Paul-Émile Victor

Jean Mabire, Que lire ? volume 4.

Vivre son rêve jusqu’au bout

Le désert des glaces et les atolls du soleil, tels furent les décors insé­pa­rables de la mince silhouette de cet éternel jeune homme, disparu le 7 mars 1995, à quatre-­vingt-­sept ans, après avoir réalisé quelques-uns des rêves les plus forts qui soient au monde.

Nul davan­tage que lui n’incarna un des plus vieux mythes de notre monde, celui de l’explo­ra­teur partant à la décou­verte d’un univers inconnu, farou­che­ment sauvage et hostile. Au fil des années et des aventu­res, le garçon qui parcou­rait à pied le Groen­land est devenu un vieux philo­sophe serein, ayant défi­ni­ti­ve­ment mouillé son ancre sur une plage de l’archipel de Bora-Bora.

Entre-­temps, il fut le créa­teur des expé­di­tions polaires françai­ses, inlas­sable anima­teur d’une épopée arctique comme antarc­tique trop peu connue de nos compa­trio­tes. Il fut aussi un véri­table écolo­giste, tout aussi soucieux de protéger la nature que les peuples qui tentent encore de vivre selon leurs propres lois, des Esqui­maux aux Polyné­siens. S’il a laissé sur cette terre un fantas­tique sillage, qui fera encore longtemps rêver la jeunesse, c’est parce qu’il a su trans­crire ses expé­riences dans de nombreux livres.

De 1938, où il publia Boréal et se classa d’emblée parmi les grands de l’aven­ture, jusqu’en 1981, où il revint sur l’éveil de sa vocation avec La Mansarde, il écrivit une quaran­taine de volumes, dans lesquels il se révèle, avec un même bonheur, homme de rêve et homme d’action. Il reste un exemple d’éner­gie, de téna­ci­té, de courage, un de ces « héros » dont l’absence annonce la mort des nations.

S’il est une terre rude, aux confins de l’Hexa­gone, c’est bien le Jura, où les vieux Burgondes descendus de leur Scandi­navie glaciale s’enra­ci­nèrent dans un paysage âpre et franc comme toute la Comté monta­gneuse et fidèle.

La famille Victor demeu­rait au début du siècle à Lons-­le-­Sau­nier, où le père dirige une fabrique de pipes et de stylos. Mais c’est à Genève, le 28 juin 1907, que naît le futur explo­ra­teur. Très jeune, il ressent en lui la vocation de l’aven­ture. « Je crois, lorsqu’un garçon de quatorze ou quinze ans, comme cela a été mon cas, porte en lui l’idée très nette de ce que sera sa vie, tout ce qu’il entre­voit, tout ce qu’il entre­prend est axé dans ce sens. Et si l’on ne parvient pas au but vers lequel on tend, c’est qu’on manque de courage pour s’accro­cher et renverser les obstacles qui se lèvent devant soi. »

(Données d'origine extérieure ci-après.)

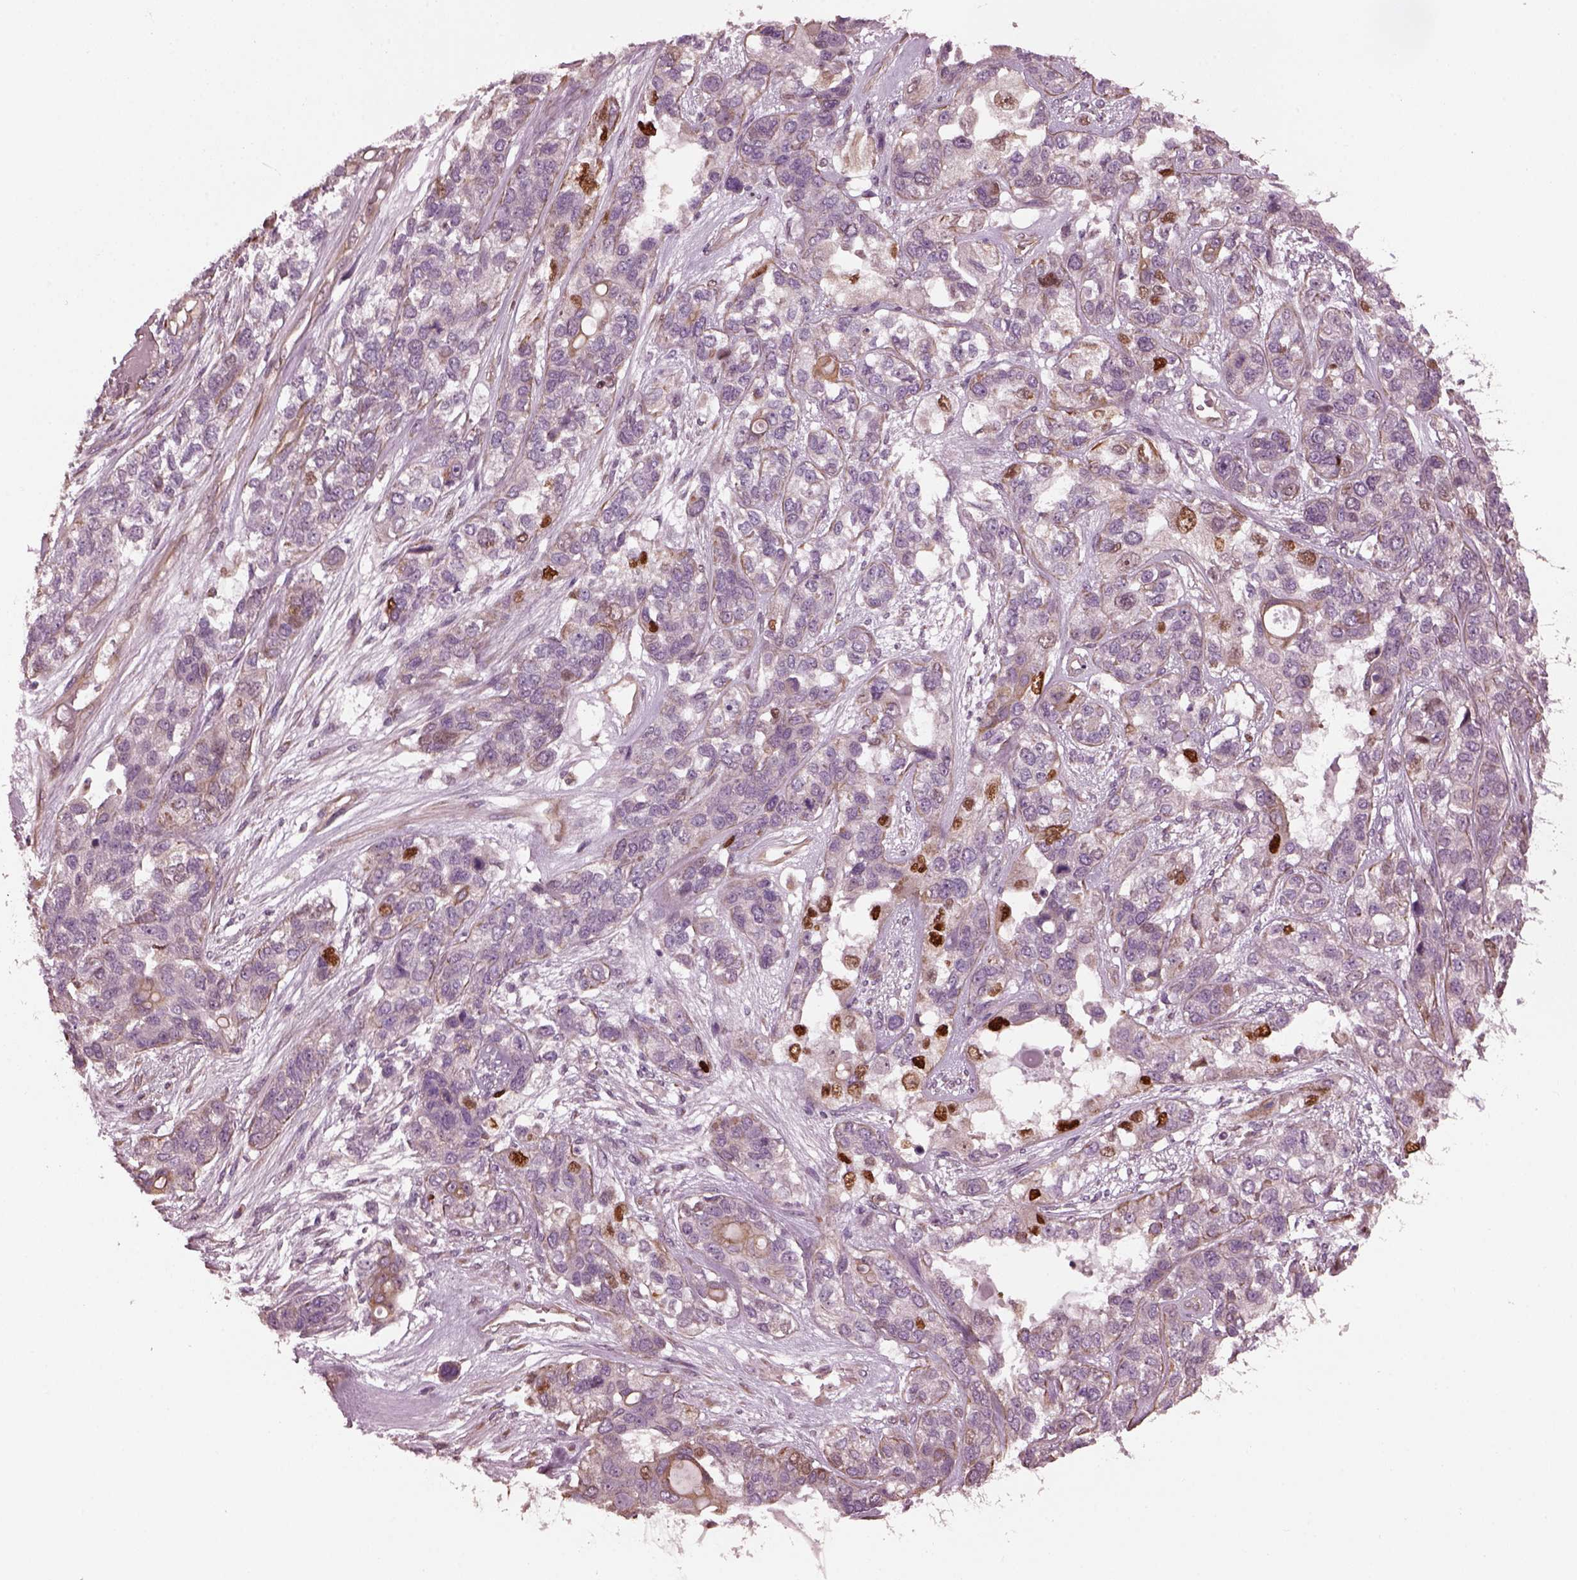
{"staining": {"intensity": "weak", "quantity": "<25%", "location": "cytoplasmic/membranous"}, "tissue": "lung cancer", "cell_type": "Tumor cells", "image_type": "cancer", "snomed": [{"axis": "morphology", "description": "Squamous cell carcinoma, NOS"}, {"axis": "topography", "description": "Lung"}], "caption": "Tumor cells show no significant staining in lung cancer. The staining was performed using DAB to visualize the protein expression in brown, while the nuclei were stained in blue with hematoxylin (Magnification: 20x).", "gene": "RUFY3", "patient": {"sex": "female", "age": 70}}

On ne comprend rien à la vie de Paul-É­mile Victor si l’on néglige cette fantas­tique puissance de la volonté.

Il commence par obtenir un diplôme d’ingé­nieur à l’École centrale de Lyon. Pourtant, ce scien­ti­fique se sent d’abord un litté­raire, mais il éprouve le besoin de se donner une disci­pline. Il entre ensuite à l’École d’hydro­gra­phie de Marseille pour devenir officier de la Marchande, après avoir seule­ment consa­cré quinze jours à préparer un concours qui exige au moins un an d’étude. Son service militaire dans la Royale termi­né, il passe trois ans dans l’usine de son père, comme ouvrier. Enfin, il « monte » à Paris pour préparer un certi­ficat d’ethnologie.

On ne sera pas surpris qu’un tel garçon ait pour écri­vain préféré Jack London.

Son héros dans la vie, c’est le docteur Charcot. En 1933, il a vingt-six ans et travaille au Musée de l’homme, il demande « au culot » s’il ne pourrait pas embar­quer sur le Pourquoi pas ? et se faire déposer sur la côte du Groenland.

— Entendu, mon petit, je vous emmène, dit Charcot.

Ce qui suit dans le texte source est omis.